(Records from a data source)

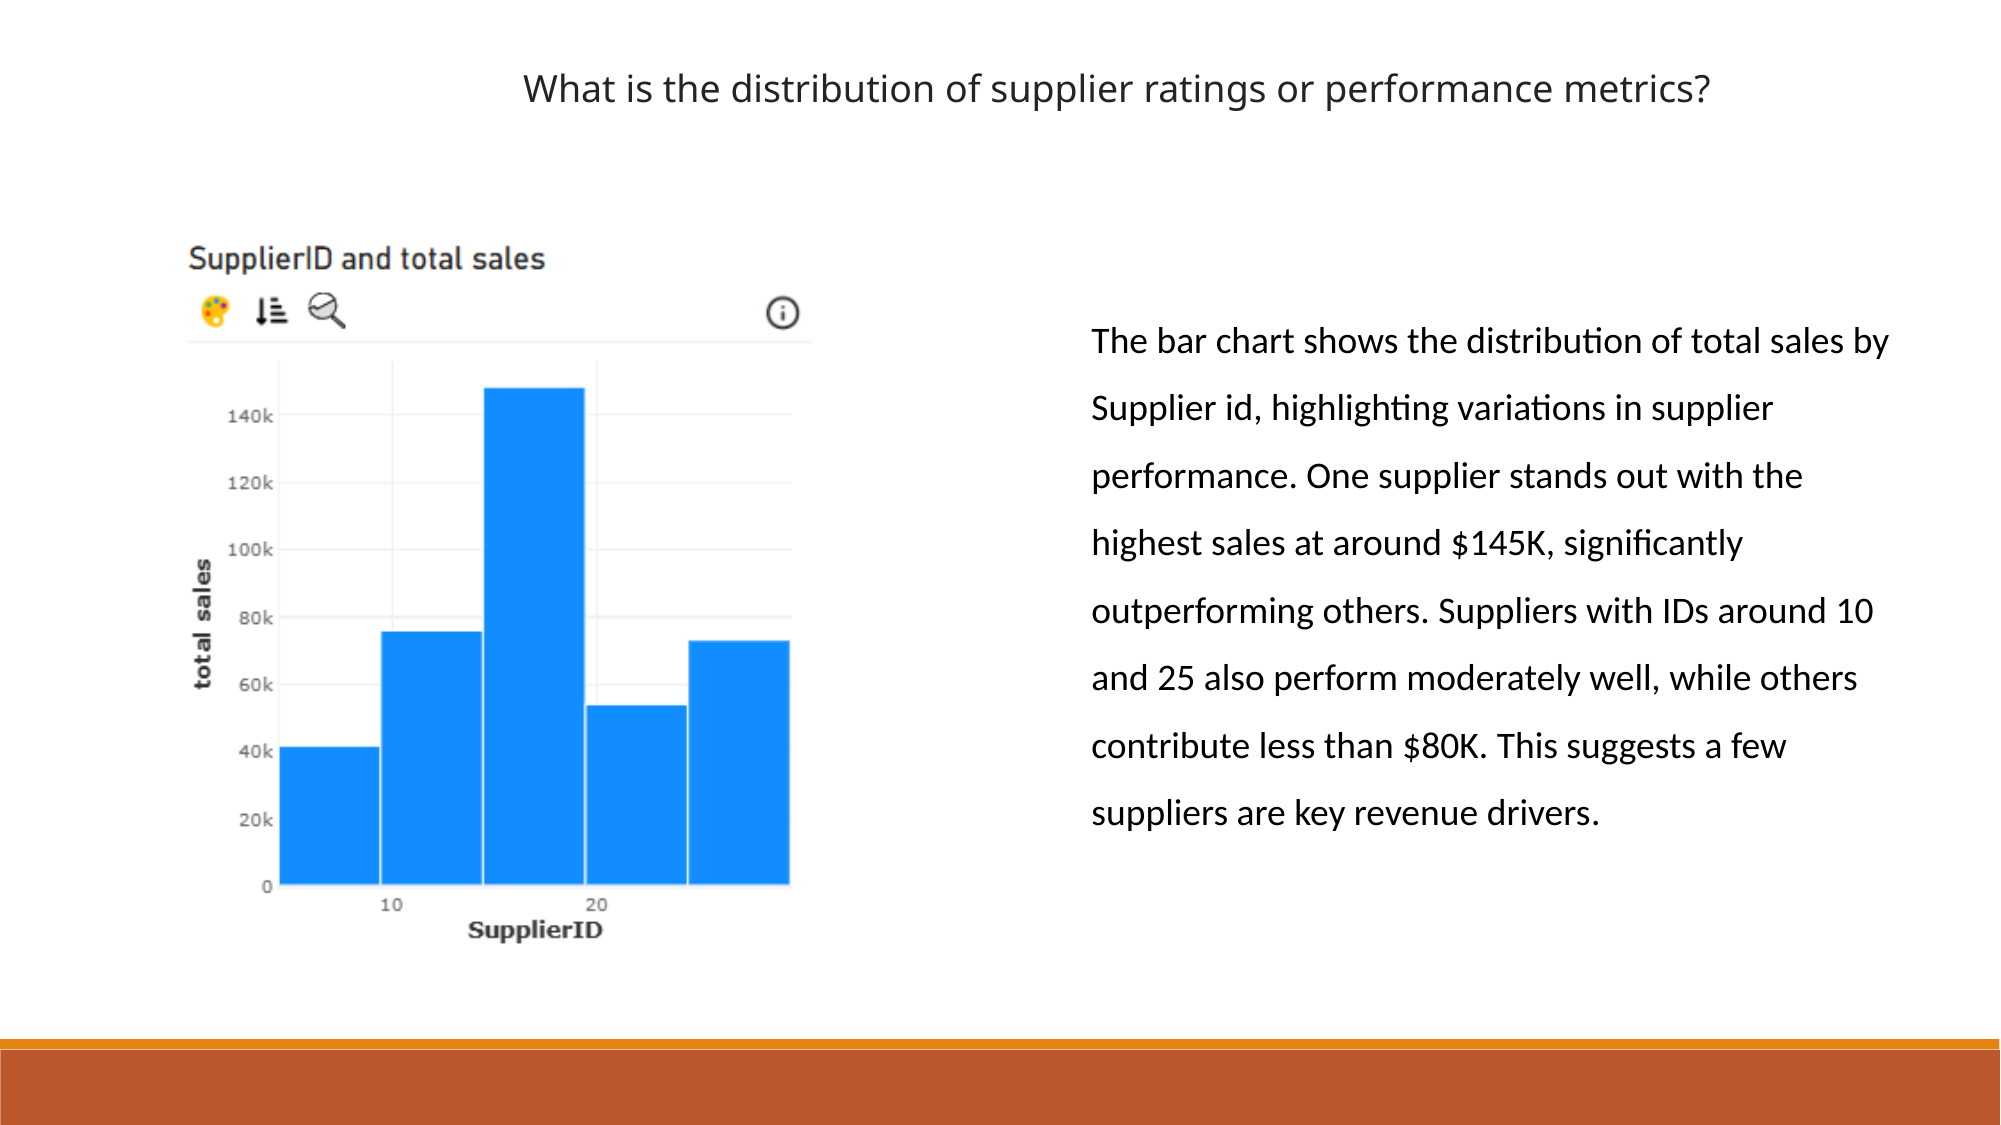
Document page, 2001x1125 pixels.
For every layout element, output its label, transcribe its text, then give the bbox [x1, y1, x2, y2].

text_box The bar chart shows the distribution of total sales by Supplier id, highlighting variations in supplier performance. One supplier stands out with the highest sales at around $145K, significantly outperforming others. Suppliers with IDs around 10 and 25 also perform moderately well, while others contribute less than $80K. This suggests a few suppliers are key revenue drivers. [1076, 285, 1921, 841]
picture [160, 220, 857, 961]
text_box What is the distribution of supplier ratings or performance metrics? [508, 57, 1765, 117]
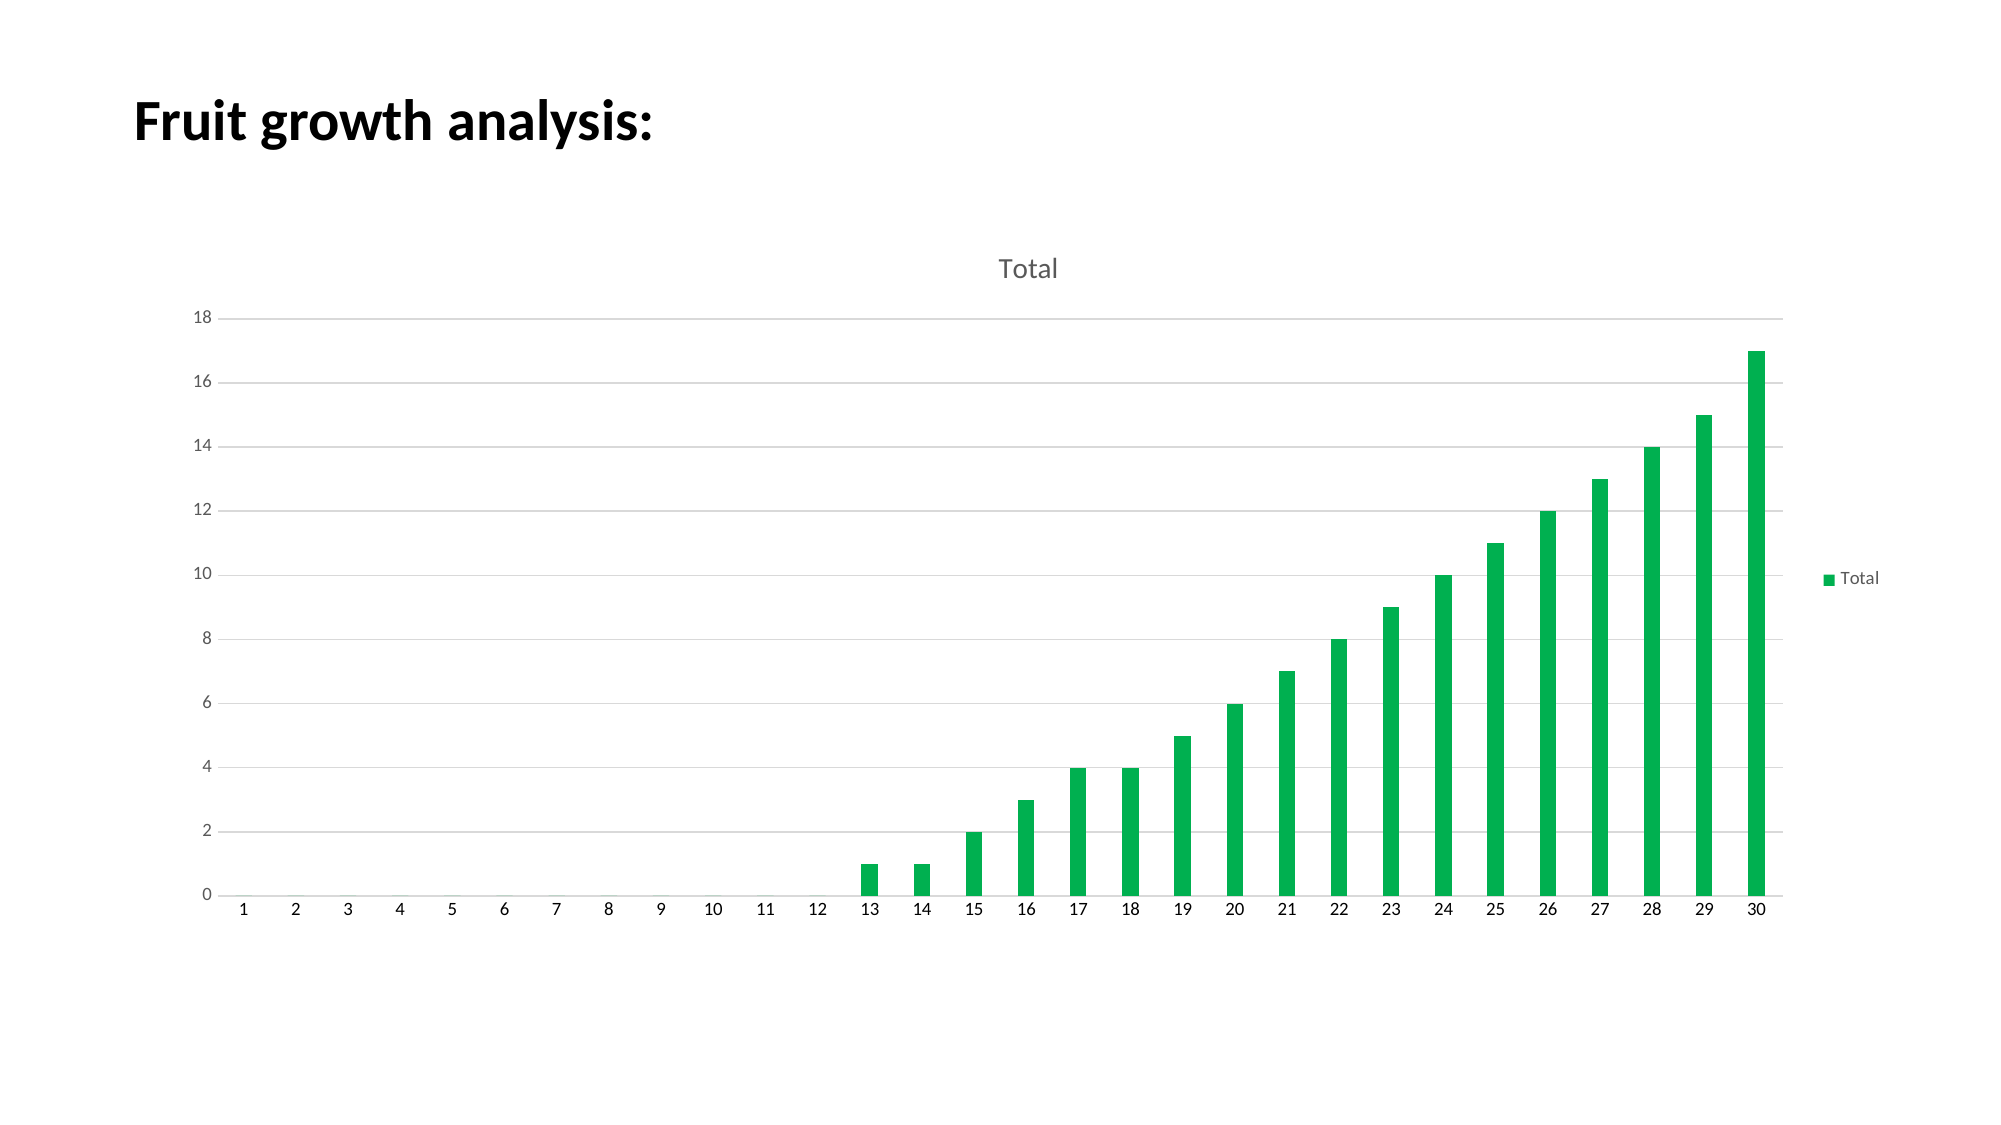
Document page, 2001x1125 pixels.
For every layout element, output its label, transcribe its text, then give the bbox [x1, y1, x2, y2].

text_box Fruit growth analysis: [119, 69, 1120, 251]
chart [158, 225, 1899, 935]
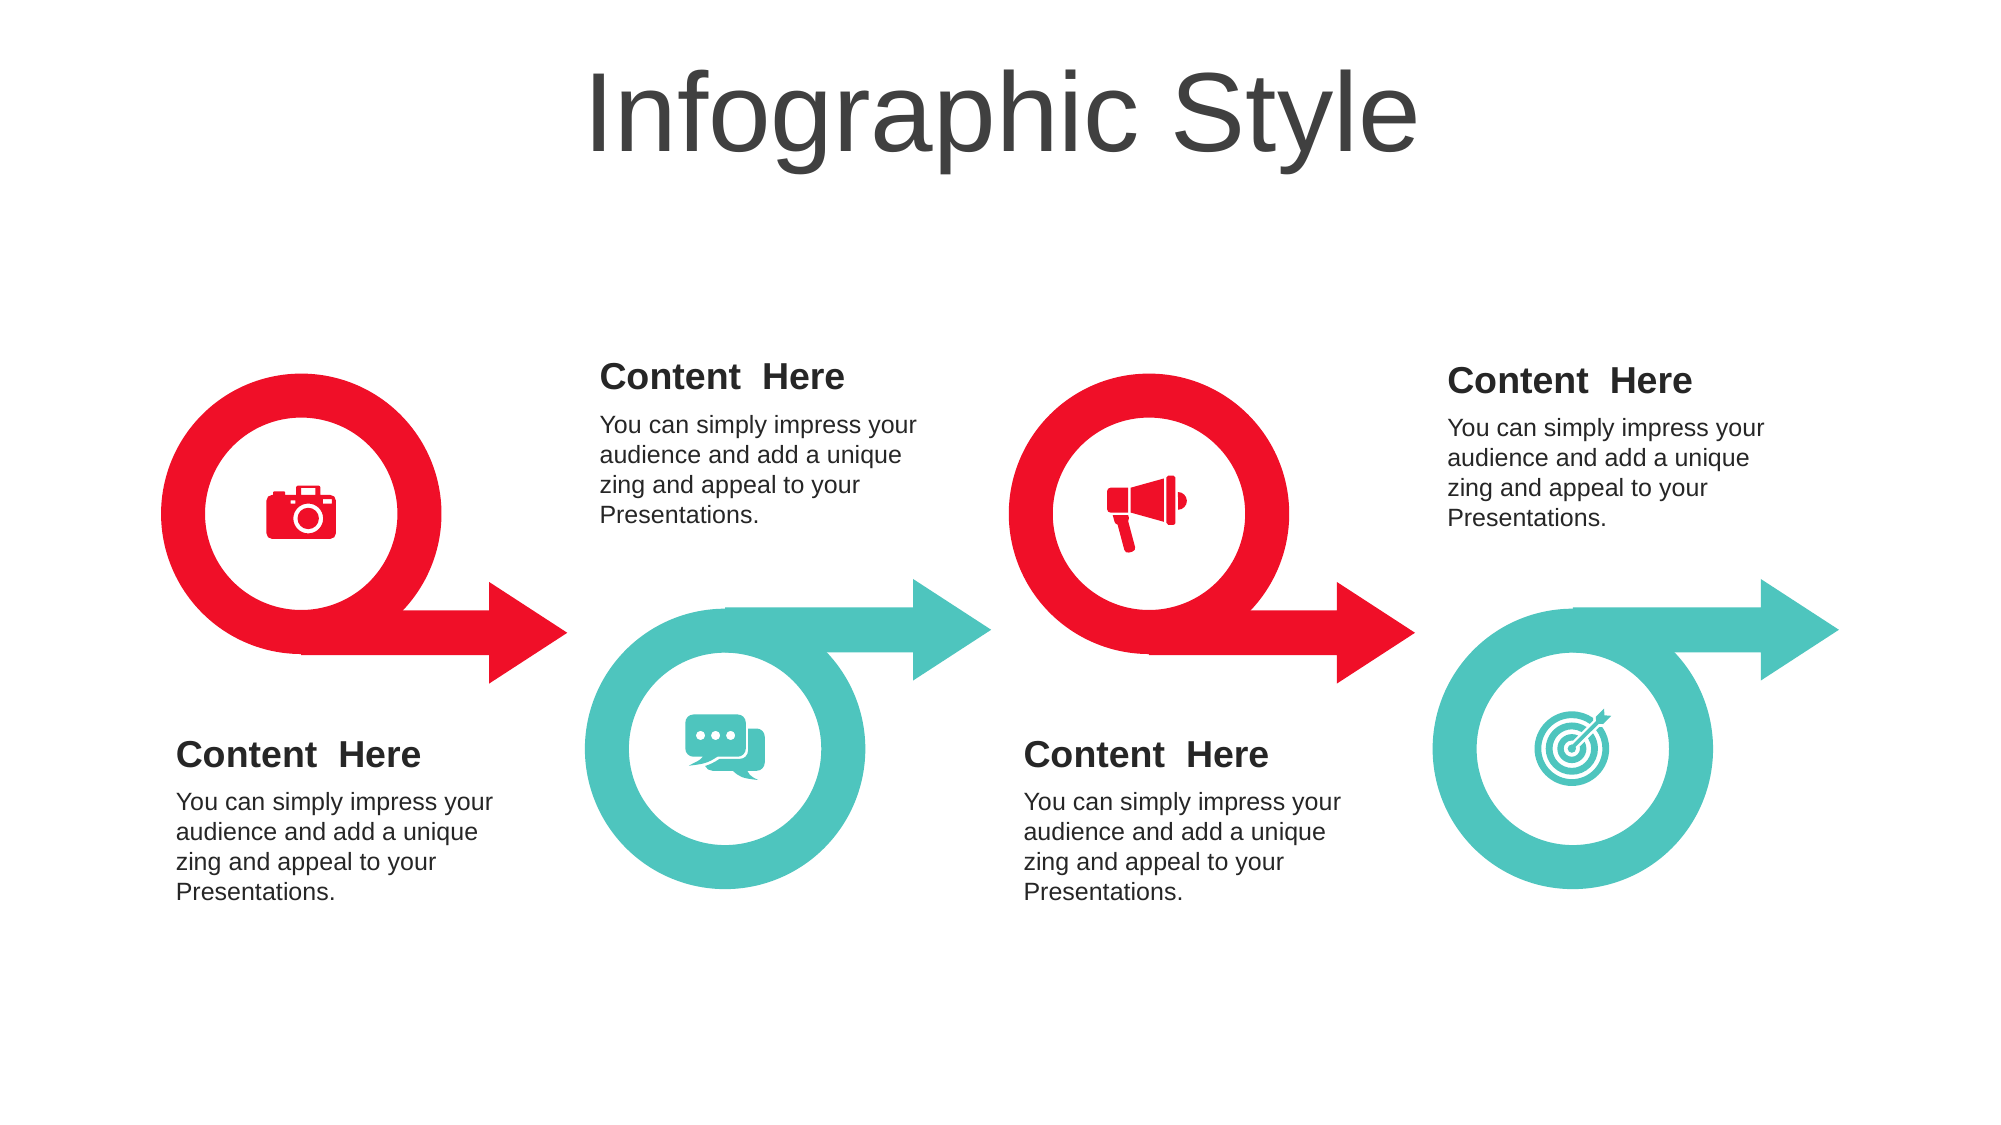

= Required work =
From the entries above, output every line exactly and omit any image.

= Reply =
Document page, 2001x1125 pixels.
For every layout element, output its label, transcribe its text, then give the bbox [x1, y1, x2, y2].

text_box The bar chart shows the distribution of total sales by Supplier id, highlighting variations in supplier performance. One supplier stands out with the highest sales at around $145K, significantly outperforming others. Suppliers with IDs around 10 and 25 also perform moderately well, while others contribute less than $80K. This suggests a few suppliers are key revenue drivers. [1076, 285, 1921, 841]
picture [160, 220, 857, 961]
text_box What is the distribution of supplier ratings or performance metrics? [508, 57, 1765, 117]
Document page, 2001x1125 pixels.
For every layout element, output its label, transcribe its text, then give the bbox [x1, y1, x2, y2].

text_box Fruit growth analysis: [119, 69, 1120, 251]
chart [158, 225, 1899, 935]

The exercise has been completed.